• **Exercise aim**: In the entries that follow, the lines from the one with "hfov_deg: 67.3" through the one with "focal_mm: 5.96" are the ones to write out, exactly and with both ends included. Nothing else should appear.

(Camera intrinsics data)
++++++++

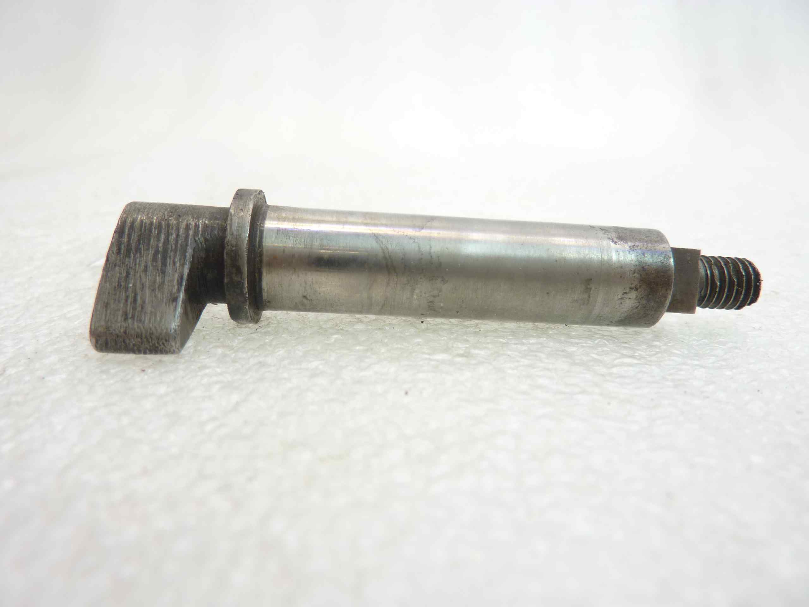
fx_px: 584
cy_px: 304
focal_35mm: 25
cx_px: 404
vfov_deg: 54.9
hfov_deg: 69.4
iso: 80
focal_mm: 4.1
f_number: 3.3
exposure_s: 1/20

++++++++

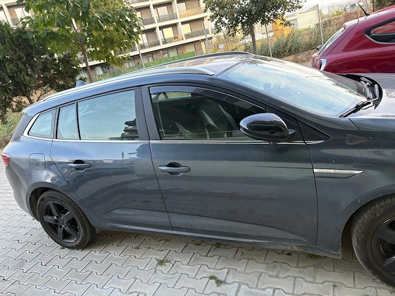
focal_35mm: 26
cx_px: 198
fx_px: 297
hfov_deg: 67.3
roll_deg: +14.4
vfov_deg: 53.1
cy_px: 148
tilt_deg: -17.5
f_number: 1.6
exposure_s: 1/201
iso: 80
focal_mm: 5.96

++++++++

• **Response box**:
hfov_deg: 67.3
roll_deg: +14.4
vfov_deg: 53.1
cy_px: 148
tilt_deg: -17.5
f_number: 1.6
exposure_s: 1/201
iso: 80
focal_mm: 5.96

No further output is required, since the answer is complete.